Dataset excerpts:
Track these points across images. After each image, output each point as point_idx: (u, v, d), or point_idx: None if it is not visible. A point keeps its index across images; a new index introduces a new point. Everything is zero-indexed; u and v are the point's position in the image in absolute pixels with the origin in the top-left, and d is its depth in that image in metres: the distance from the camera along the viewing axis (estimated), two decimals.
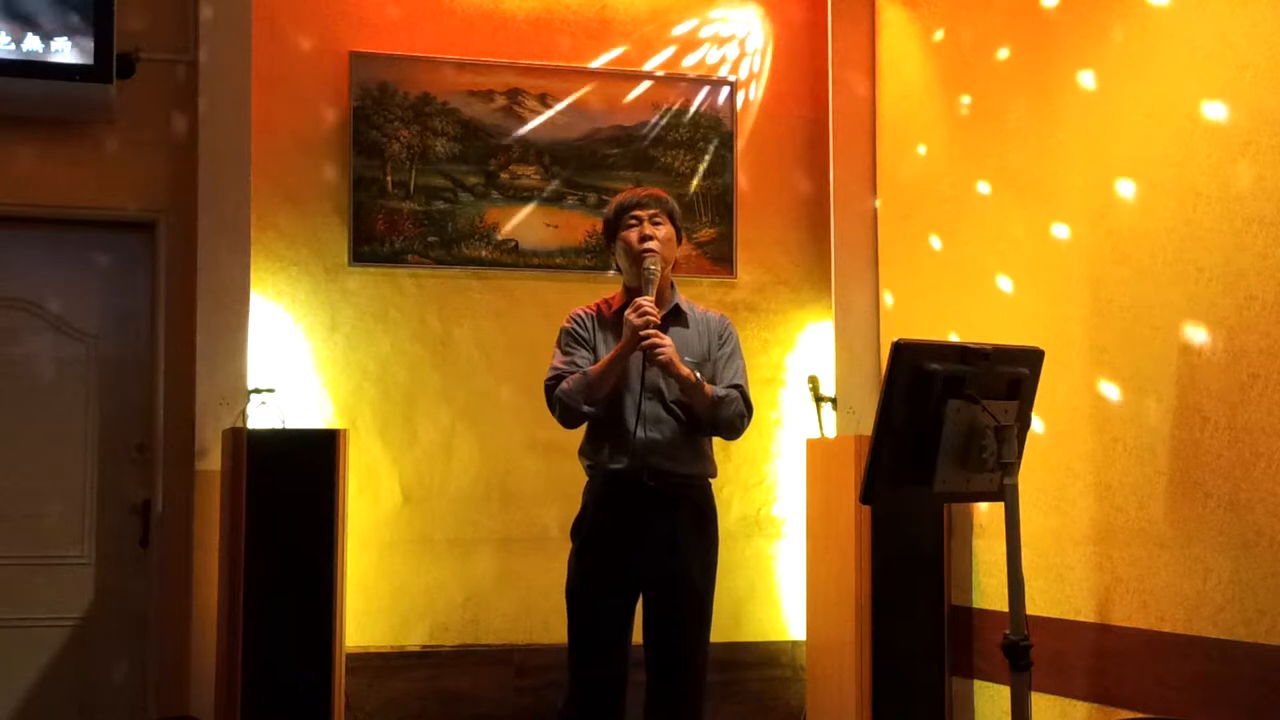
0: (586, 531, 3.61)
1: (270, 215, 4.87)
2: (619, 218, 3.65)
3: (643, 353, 3.45)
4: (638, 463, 3.50)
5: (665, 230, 3.62)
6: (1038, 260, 4.39)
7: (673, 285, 3.71)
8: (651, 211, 3.63)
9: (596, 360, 3.59)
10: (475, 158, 5.11)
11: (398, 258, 5.01)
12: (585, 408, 3.53)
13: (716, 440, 3.69)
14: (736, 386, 3.62)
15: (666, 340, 3.47)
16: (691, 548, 3.56)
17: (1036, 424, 4.14)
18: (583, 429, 3.65)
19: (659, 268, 3.55)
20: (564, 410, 3.55)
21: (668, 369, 3.48)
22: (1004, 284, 4.55)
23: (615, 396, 3.54)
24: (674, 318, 3.64)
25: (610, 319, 3.66)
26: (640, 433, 3.50)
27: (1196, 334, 3.71)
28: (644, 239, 3.59)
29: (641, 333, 3.43)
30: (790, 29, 5.50)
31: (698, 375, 3.53)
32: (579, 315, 3.70)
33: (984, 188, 4.69)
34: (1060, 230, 4.28)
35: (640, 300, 3.48)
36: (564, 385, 3.54)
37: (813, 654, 4.97)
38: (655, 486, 3.52)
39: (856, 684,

WHAT IS BEING ASKED: All of the data must be repeated exactly, except for the pictures.

YOUR SOLUTION:
Track these points across images. After each image, output each point as point_idx: (u, v, d), or point_idx: None if it is not visible. A point keeps its index across images; a new index introduces a new point. Everything is zero-indexed; u and v are the point's position in the image in absolute pixels with the origin in the top-left, and d is its depth in that image in metres: the distance from the camera along the viewing axis (estimated), two decimals.
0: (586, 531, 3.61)
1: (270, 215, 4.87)
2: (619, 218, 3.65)
3: (643, 353, 3.45)
4: (638, 463, 3.50)
5: (665, 230, 3.62)
6: (1038, 260, 4.39)
7: (673, 285, 3.71)
8: (651, 211, 3.63)
9: (596, 360, 3.59)
10: (475, 158, 5.11)
11: (398, 258, 5.01)
12: (585, 408, 3.53)
13: (716, 440, 3.69)
14: (736, 386, 3.62)
15: (666, 340, 3.47)
16: (691, 548, 3.56)
17: (1036, 424, 4.14)
18: (583, 429, 3.65)
19: (659, 268, 3.55)
20: (564, 410, 3.55)
21: (668, 369, 3.48)
22: (1004, 284, 4.55)
23: (615, 396, 3.54)
24: (674, 318, 3.64)
25: (610, 319, 3.66)
26: (640, 433, 3.50)
27: (1196, 334, 3.71)
28: (644, 239, 3.59)
29: (641, 333, 3.43)
30: (790, 29, 5.50)
31: (698, 375, 3.53)
32: (579, 315, 3.70)
33: (984, 188, 4.69)
34: (1060, 230, 4.28)
35: (640, 300, 3.48)
36: (564, 385, 3.54)
37: (813, 654, 4.97)
38: (655, 486, 3.52)
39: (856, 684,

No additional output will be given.